In the text about the Kenya National Congress, a split in which party led to the founding of KNC?

## Passage for review:
————
- Leader: Manson Nyamweya
- Secretary-General: Benjamin Gisore
- Women Leader: Lillian Anyango
- Youth Leader: Enock Onkoba
- Secretary for Information: Alfred Asande Ongoro
- Founder: Maina Wanjigi Kenneth Matiba Titus Mbathi Charles Rubia
- Founded: 1991
- Headquarters: Mbabane Road Lavington, Plot No. 3731/55, Nairobi
- Ideology: Human rights Social justice Democracy
- National affiliation: Eagle Alliance

Website
- www.kncparty.or.ke

= Kenya National Congress =

Political party in Kenya

Kenya National Congress (KNC) is a Kenyan political party founded in 1991 during the early days of the return of Multiparty Democracy as a result of a split in FORD-Asili. It has consistently fielded candidates in general elections since 1992 at Parliamentary and Local Authority levels. The party sponsored Gatanga Member of Parliament Peter Kenneth, who launched his presidential bid on the party ticket, as well as an alliance between him and Raphael Tuju of the Party of Action
The stated vision of KNC, as according to its official web site, is to see Kenya as a proud and prosperous nation that takes care of all her citizens and where hope and self-confidence thrives among all Kenyans both at home and abroad.
————
## Data for review:
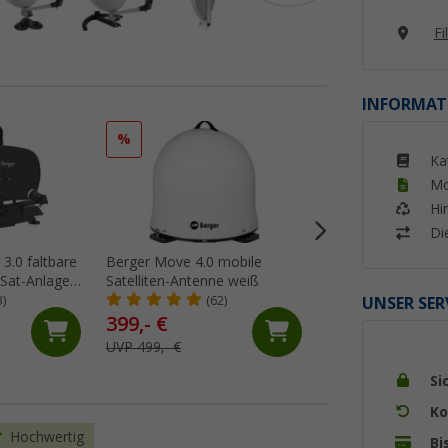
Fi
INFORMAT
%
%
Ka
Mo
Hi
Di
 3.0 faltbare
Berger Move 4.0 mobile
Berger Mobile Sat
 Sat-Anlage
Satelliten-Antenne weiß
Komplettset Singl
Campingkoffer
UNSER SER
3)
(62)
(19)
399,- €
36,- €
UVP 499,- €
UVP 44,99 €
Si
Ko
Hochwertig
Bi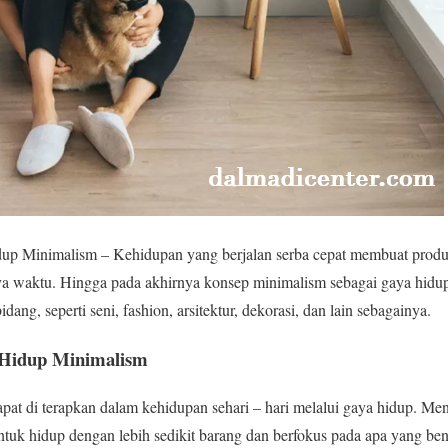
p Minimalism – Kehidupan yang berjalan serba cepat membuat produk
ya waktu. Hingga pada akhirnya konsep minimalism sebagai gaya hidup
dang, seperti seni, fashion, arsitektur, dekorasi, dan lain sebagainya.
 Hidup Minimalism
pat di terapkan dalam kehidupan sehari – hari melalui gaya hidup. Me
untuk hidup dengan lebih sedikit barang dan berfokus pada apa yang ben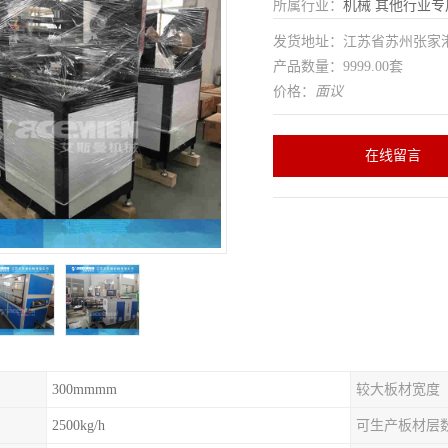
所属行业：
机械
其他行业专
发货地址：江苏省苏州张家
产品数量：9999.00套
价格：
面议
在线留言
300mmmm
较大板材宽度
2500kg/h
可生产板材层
————
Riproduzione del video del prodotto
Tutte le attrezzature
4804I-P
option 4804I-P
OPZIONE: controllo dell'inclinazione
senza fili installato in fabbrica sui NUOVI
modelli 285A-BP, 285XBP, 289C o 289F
————
## Answer for the task:
FORD-Asili